Thursday, April 30, 2009

World Poetry for El día de los niños

I love that National Poetry Month ends on the celebration of El día de los niños/El día de los libros (Children's Day/Book Day). Also known simply as Día, it’s all about advocating literacy for children of all linguistic and cultural backgrounds, culminating every year on April 30.

Poet and writer Pat Mora has authored a brand new picture book commemorating Día: Fiesta!: Celebrate Children's Day/Book Day; Celebremos El día de los niños/El día de los libros (Rayo, 2009). Booklist reviewer Andrew Medlar wrote, “How very appropriate that the first trade book about Children’s Day/Book Day should be enthusiastically penned by the founder of this holiday, celebrated annually since 1996 on April 30, the same date as Mexico’s Day of the Child. This call to arms for connecting kids and books exhorts everyone to read and have fun in whatever language and locale they choose.”

Backmatter includes ideas and suggestions for celebrating Día in your community. Plus, you’ll find tips at Pat's Web site, at ALSC headquarters and at the Texas Library Association web site.

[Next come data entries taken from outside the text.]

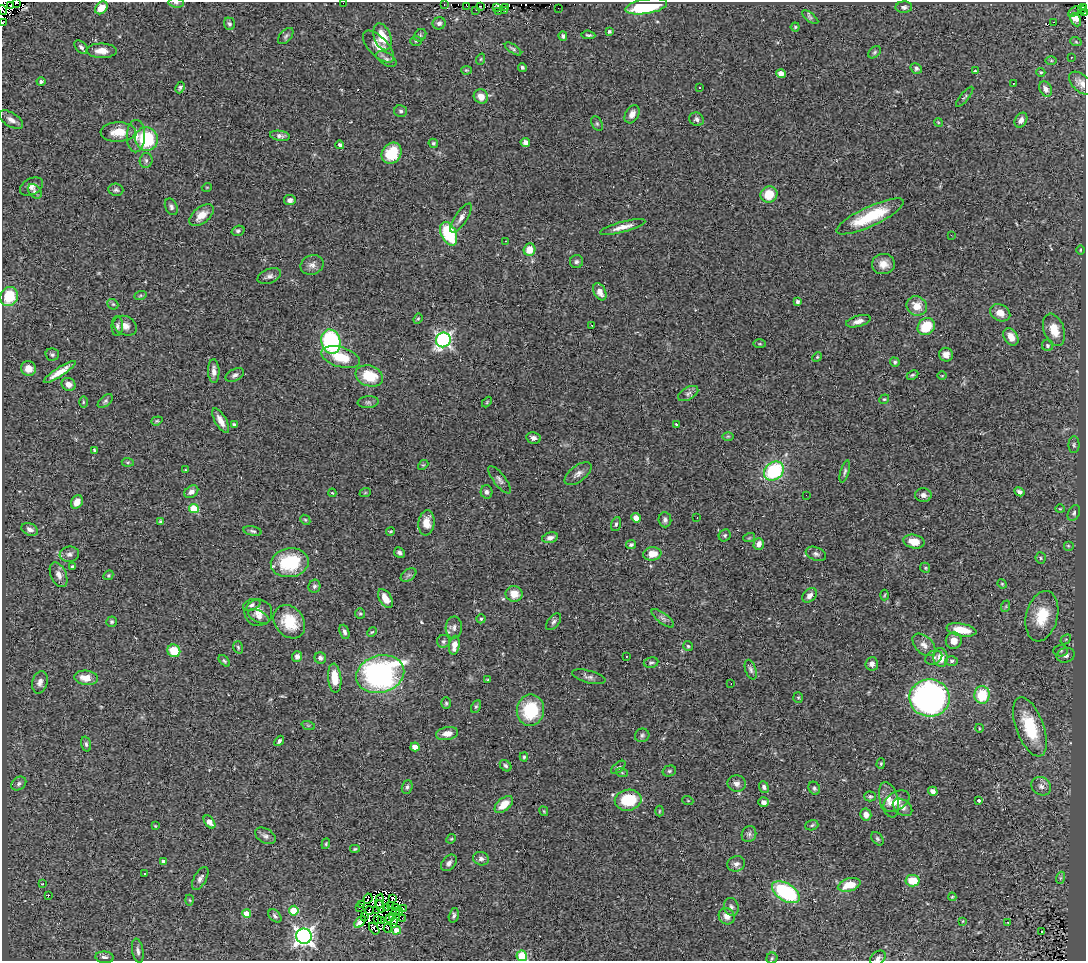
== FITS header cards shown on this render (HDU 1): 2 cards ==
NAXIS1  =                 1084
NAXIS2  =                  959

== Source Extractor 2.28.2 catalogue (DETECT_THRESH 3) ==
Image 1084 x 959 px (HDU 1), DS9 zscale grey, 1 PNG px = 1 image px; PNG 1088 x 963 px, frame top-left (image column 1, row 959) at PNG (2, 2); each listed source drawn as its Kron ellipse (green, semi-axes under 4 px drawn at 4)
Background 0.515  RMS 0.048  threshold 0.143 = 3 sigma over >= 5 px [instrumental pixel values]
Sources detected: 352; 14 with non-positive FLUX_AUTO (blend fragments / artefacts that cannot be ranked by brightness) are neither listed nor drawn; the other 338 listed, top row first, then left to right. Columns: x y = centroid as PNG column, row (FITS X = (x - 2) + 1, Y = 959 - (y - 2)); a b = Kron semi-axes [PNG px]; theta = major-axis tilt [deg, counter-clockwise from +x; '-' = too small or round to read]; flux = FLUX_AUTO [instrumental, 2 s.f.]
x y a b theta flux
16 2 2 2 - 20
176 3 8 5 -7 6.5
343 3 2 2 - 18
444 4 3 2 - 4.7
11 6 3 2 - 31
480 6 3 2 - 12
646 6 21 7 9 210
467 7 3 2 - 6.7
505 7 2 2 - 2.7
904 7 8 6 2 9
1084 7 4 2 - 4.5
101 8 7 5 46 40
496 8 4 2 - 15
558 8 2 2 - 2.2
3 10 5 2 - 53
476 10 3 2 - 8.4
1081 10 3 2 - 49
505 11 2 2 - 2.3
1075 11 7 2 34 15
499 12 2 2 - 8.9
1085 13 2 2 - 8.2
810 17 10 4 -39 6
1076 20 7 5 -65 50
1053 22 2 2 - 1400
2 23 2 2 - 400
439 23 6 6 - 11
229 24 6 5 - 6.8
795 27 4 4 - 3.7
609 31 3 3 - 6
420 35 7 5 45 5.7
588 35 7 3 -6 5.2
286 36 10 5 48 7.3
563 36 5 4 - 7
382 37 14 8 -71 65
416 41 6 5 - 4.9
1076 42 6 3 -19 3.7
81 47 8 5 -45 9.3
378 47 20 9 -46 43
513 49 9 4 -35 6.9
101 51 15 7 -1 30
874 52 7 5 42 5.6
1071 58 3 2 - 3
386 59 11 6 -31 12
481 59 6 3 71 3.2
1051 60 6 4 0 3.6
522 67 4 4 - 6.1
916 68 6 5 - 7.8
466 70 5 4 - 3.4
975 71 4 2 - 5.6
1041 72 4 4 - 3.7
781 74 5 4 - 20
41 81 4 4 - 6.9
1013 83 3 2 - 3.3
1081 83 14 8 -41 22
699 87 3 3 - 15
180 88 6 4 65 6.2
1046 89 8 6 -59 15
481 96 7 6 - 29
965 97 12 3 51 5.8
401 111 6 5 - 7.7
632 114 10 6 60 21
697 119 7 6 - 11
11 120 13 7 -32 18
1021 120 8 6 60 15
938 122 4 3 - 3
597 124 8 5 -63 5.9
118 132 17 9 2 56
136 136 16 9 89 30
280 136 10 5 -9 12
146 139 12 11 - 200
525 142 5 4 - 14
433 143 5 4 - 5.3
340 145 4 4 - 10
392 153 11 9 52 110
146 160 7 6 - 9
32 186 12 8 28 17
207 187 5 3 - 2.5
116 190 7 6 - 7.6
35 191 8 5 -46 8.9
769 194 8 8 - 69
290 200 6 5 - 11
171 207 8 6 -66 10
201 215 14 8 39 35
870 216 37 9 25 150
461 218 17 6 56 19
623 227 23 5 15 30
238 231 6 5 - 7
449 234 12 7 -64 190
951 235 2 2 - 2.4
505 241 3 2 - 5.3
529 250 6 6 - 44
1080 250 5 3 - 3.2
576 262 6 6 - 8.1
883 264 11 10 - 29
312 265 12 9 21 17
269 276 12 7 20 13
600 292 9 6 -63 19
9 296 10 8 64 100
140 296 6 4 20 4.2
798 302 4 4 - 9.2
113 304 6 5 - 5.2
917 306 10 9 - 41
1000 313 10 8 -27 36
418 319 5 4 - 4.2
858 321 13 5 16 17
592 325 3 2 - 3.2
117 326 10 6 89 9.8
125 326 12 9 -27 22
926 326 9 8 - 86
1054 330 17 10 -70 56
1011 337 9 6 -57 27
443 340 7 7 - 840
331 342 12 9 -76 430
760 344 6 3 0 3.8
1047 345 6 5 - 8.6
52 355 7 6 - 6.6
946 355 7 6 - 17
341 357 20 10 -17 83
817 357 5 4 - 4.1
895 362 5 4 - 5.5
28 368 7 7 - 30
214 371 12 5 -89 16
60 372 19 4 33 37
235 375 10 6 28 10
912 375 6 4 26 4.7
369 376 14 10 -19 96
942 376 5 3 - 2.7
69 384 7 6 - 20
688 393 11 6 28 12
884 399 5 4 - 3.7
105 401 9 5 40 6.1
83 402 5 3 - 3.9
368 402 10 6 4 8.5
487 402 6 3 47 3.8
157 421 6 4 20 4.2
221 421 14 5 -60 25
676 424 3 3 - 3.4
234 425 4 3 - 6.7
728 436 6 4 1 3.7
533 438 7 6 - 13
1074 445 8 5 90 6.3
94 450 4 3 - 5
128 462 6 4 -5 5.2
423 465 6 4 40 3.7
185 470 4 3 - 3.5
774 471 11 8 37 240
845 471 11 4 74 7
578 474 16 7 37 19
500 480 16 6 -53 13
191 492 7 5 36 15
486 492 7 6 - 9.5
1019 492 5 4 - 10
332 493 4 3 - 2.9
365 493 6 3 19 2.9
806 495 2 2 - 53
923 495 8 7 - 14
77 502 7 5 62 29
194 509 5 4 - 100
1060 509 4 4 - 3.2
1074 513 8 5 63 8
636 518 5 4 - 30
697 518 2 2 - 1.8
305 520 5 4 - 4.5
665 520 7 6 - 10
160 521 4 3 - 3.5
426 523 12 8 84 40
616 524 7 4 75 6.6
30 529 9 6 -23 15
253 531 9 4 -11 7.1
390 531 4 3 - 3.3
725 535 6 5 - 5.3
550 538 8 5 14 12
749 538 6 3 18 3.1
914 542 11 7 -11 40
759 544 6 5 - 19
631 545 5 4 - 7.2
1068 546 5 5 - 4.2
399 553 5 5 - 8
69 554 10 7 7 13
652 554 9 6 8 37
816 554 10 6 -20 10
1041 558 5 5 - 4.9
290 563 19 14 8 170
72 567 4 3 - 5.3
925 568 5 4 - 4.4
59 575 13 7 -66 21
108 575 5 4 - 4.2
408 575 9 5 33 8
1002 584 5 4 - 3.6
314 586 6 6 - 7.8
514 594 8 8 - 41
809 595 8 6 47 17
884 595 5 3 - 3
385 598 10 6 -57 32
252 605 9 5 19 9.9
1006 606 6 3 72 3.4
258 613 14 13 - 34
360 613 5 5 - 4.7
1042 616 26 15 76 100
259 617 11 6 -26 13
663 618 13 5 -37 11
481 619 4 4 - 5
112 622 5 5 - 6.3
289 622 18 14 -52 99
554 622 10 5 51 9
454 628 11 8 87 15
961 630 15 6 -10 68
344 632 7 4 -68 8.7
372 632 5 4 - 3.9
1066 639 6 4 42 4.7
443 641 6 6 - 8.6
954 641 8 8 - 25
454 645 10 5 81 28
924 645 13 8 -44 21
688 646 5 5 - 4.6
238 647 6 4 -73 5.3
174 651 6 6 - 78
1061 651 7 5 1 6.6
1066 655 9 7 18 15
297 656 5 5 - 12
626 656 2 2 - 2.5
320 658 6 5 - 11
934 658 9 6 25 9.2
941 658 9 7 -86 43
224 661 7 4 -44 5.1
951 661 6 5 - 6.5
651 662 7 5 9 6.9
872 664 6 6 - 17
751 670 10 5 -71 9.4
380 674 24 18 16 770
589 677 17 6 -15 14
86 678 12 7 -7 41
335 678 14 6 -85 62
488 680 3 3 - 4.4
40 682 11 7 75 18
731 683 2 2 - 2.8
982 695 9 7 89 100
798 697 5 5 - 4.1
930 698 20 18 -4 910
446 703 5 4 - 5
476 707 7 4 62 5.1
530 710 16 13 82 160
308 725 7 4 -18 5
1030 727 31 14 -70 160
979 728 4 3 - 2.5
447 733 11 6 11 24
642 735 7 6 - 7.9
279 741 6 3 51 7.3
86 744 7 4 -75 6.8
415 747 4 4 - 52
524 757 5 4 - 4
881 764 5 4 - 4.9
506 766 6 5 - 6.5
618 767 9 4 40 6.6
669 771 7 5 16 6.2
622 773 6 4 -19 3.9
19 783 8 6 36 10
737 784 9 8 - 15
1041 786 10 8 -39 17
407 787 7 5 72 7.3
764 787 6 5 - 9.3
814 788 7 5 -65 6.5
933 791 5 4 - 15
870 796 6 5 - 6.2
628 800 13 10 11 130
889 800 18 9 -76 34
979 800 4 3 - 12
688 801 5 3 - 2.7
896 801 14 9 32 32
764 802 5 4 - 14
504 804 11 6 41 42
903 807 11 7 -37 17
544 811 5 3 - 2.8
659 811 5 3 - 2.8
866 815 6 5 - 21
210 822 7 4 -53 24
812 825 7 5 19 5.5
155 826 4 3 - 3.1
749 834 8 7 - 8.6
265 836 11 7 -30 12
451 839 5 4 - 3.7
877 839 7 5 -51 6.2
326 844 5 4 - 4.2
355 849 5 4 - 4.7
481 859 8 6 -12 12
163 862 4 4 - 13
449 863 9 6 49 13
736 864 9 7 17 15
144 874 2 2 - 2
1060 878 6 4 71 4.3
200 879 13 6 60 12
913 881 7 5 -6 75
42 884 4 2 - 1.9
849 885 11 6 17 56
786 892 15 8 -33 310
48 896 3 2 - 23
952 897 4 4 - 3.3
393 898 4 3 - 4.8
368 899 5 2 - 0.52
190 900 5 3 - 3.2
380 901 7 2 85 6.6
361 905 3 2 - 0.062
380 906 6 2 -67 5.4
391 906 4 2 - 0.76
396 907 4 2 - 5
731 907 9 7 -72 11
359 908 3 2 - 3.7
386 908 4 2 - 2.2
403 909 3 2 - 9.9
369 910 4 2 - 0.081
294 911 5 4 - 100
376 911 3 2 - 1.7
395 911 3 2 - 1
400 912 4 2 - 3.8
247 914 4 4 - 68
454 915 7 5 75 7.6
275 916 8 5 -45 8.6
392 916 3 2 - 1.8
727 916 8 7 - 24
365 917 2 2 - 2.6
389 919 2 2 - 5.3
402 919 4 2 - 4.4
378 920 2 2 - 3.7
381 920 2 2 - 2.1
394 921 3 2 - 2.3
963 921 3 3 - 3.2
360 922 7 4 50 13
1008 922 3 2 - 11
388 928 4 2 - 8.9
374 929 6 4 -55 8.7
396 930 4 4 - 63
1041 932 3 3 - 34
304 936 8 7 - 1500
138 951 12 5 -80 11
522 956 5 5 - 190
105 957 9 5 -6 11
772 958 5 5 - 5.3
878 958 9 6 42 10
At the frame edge (FLAGS 8, measured only in part): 8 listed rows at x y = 16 2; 176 3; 343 3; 3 10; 1085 13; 2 23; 522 956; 878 958
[14 non-positive-flux detections neither listed nor drawn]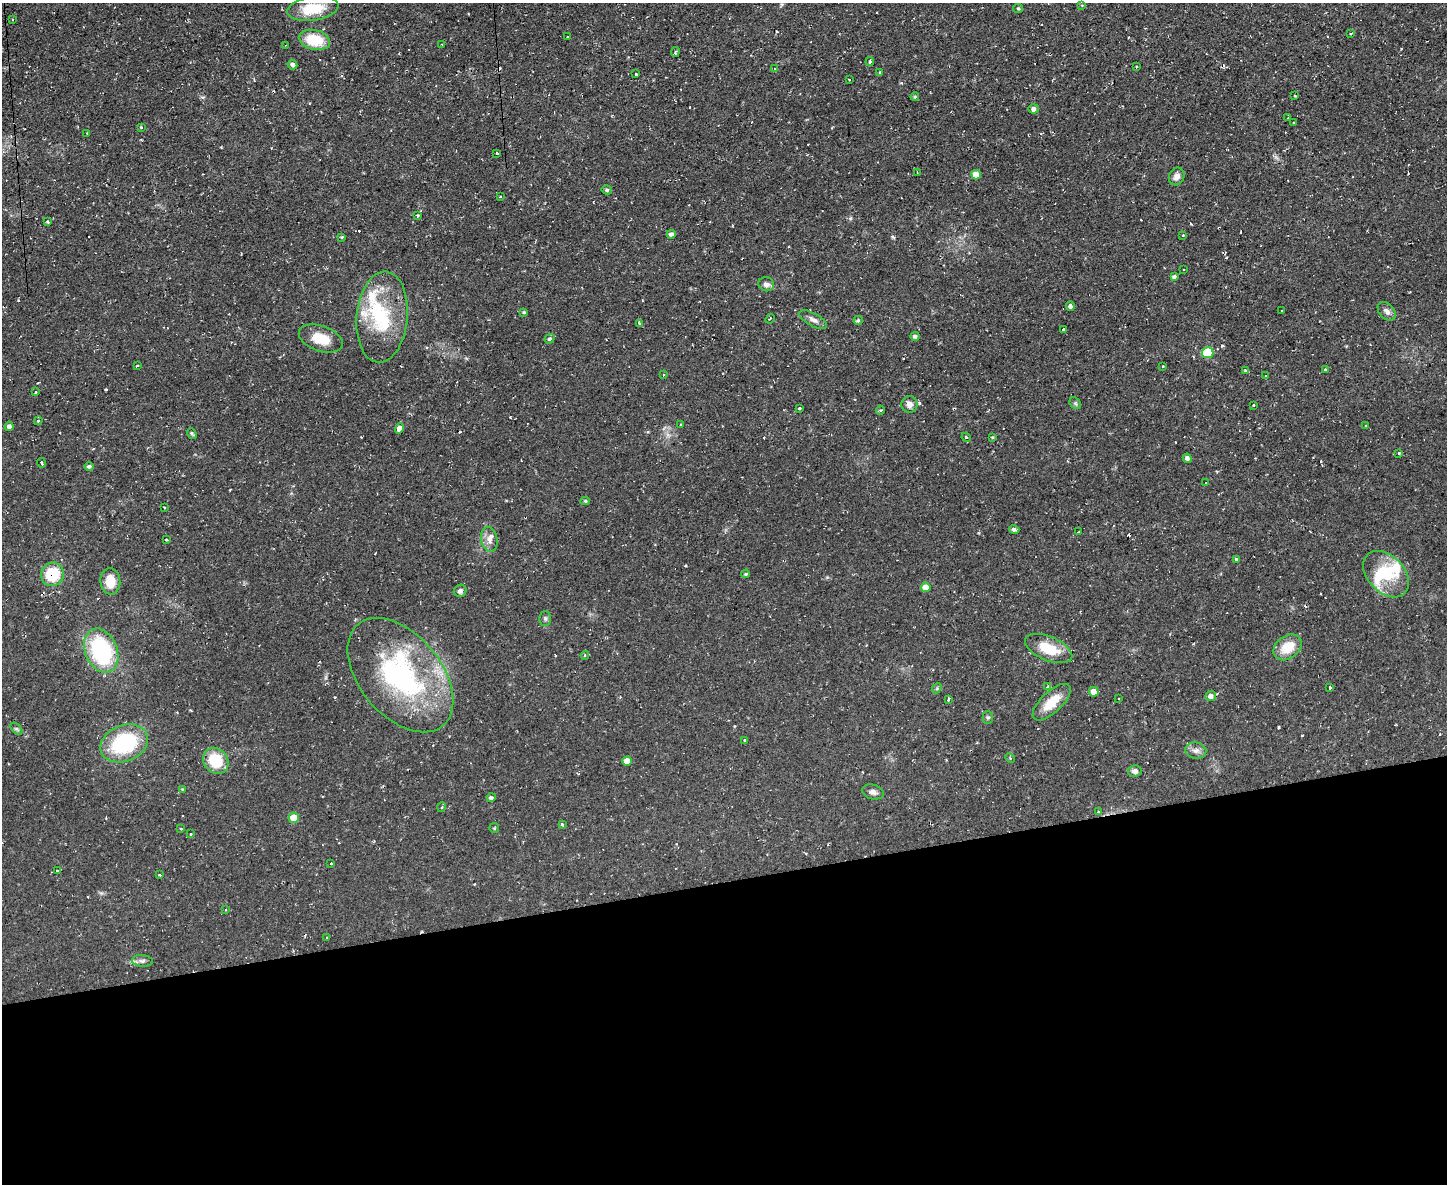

And if you’re looking for poetry to celebrate world cultures, I’d like to make a plug for a book I mentioned earlier this month (a 2009 White Ravens list book), and just got my hands on (thank you, Dani). Yes, it comes from New Zealand, but it makes a completely unique contribution and is worth the hunt. It’s My Village; Rhymes from Around the World collected by Danielle Wright (Wellington, NZ: Gecko Press, 2008).

Not only does Wright include simple folk rhymes from a variety of countries (New Zealand, China, Australia, Norway, Ireland, Tonga, Jamaica, Japan, Zimbabwe, Fiji, Indonesia, Denmark, Iran, Germany, Samoa, Switzerland, Russia, Brazil, France, Holland, Iceland, and India), but she includes the poem in three versions (when applicable): in the original language and the native alphabet, the transliterated version in the Roman alphabet of English, and also in English. That’s a grand slam!

Here’s one fun example from RUSSIA:

Hush You Mice
from Russia

Hush you mice! a cat is near us,
He can see us, he can hear us.
--What if he is on a diet?—
Even then you should be quiet!

Wright, Danielle (Ed). 2008. My Village; Rhymes from Around the World. Wellington, NZ: Gecko Press, p. 40-41.

Plus, the English versions are quite charming and musical, don’t you think? That’s not an easy feat when translating multiple languages, as well as in conveying the terse verse of nursery rhymes. Impressive! The illustrations by Mique Moriuchi add so much appeal (see a sample on the Web site) with colorful tissue paper collages.

GOOD NEWS: if you just cannot get your own copy of this book, Wright keeps a rich Web site with an extensive collection of “International Nursery Rhymes” organized in general by the continents: Europe, Asia, the Americas, the Pacific and Africa. Lots of good stuff here, too. Happy Día!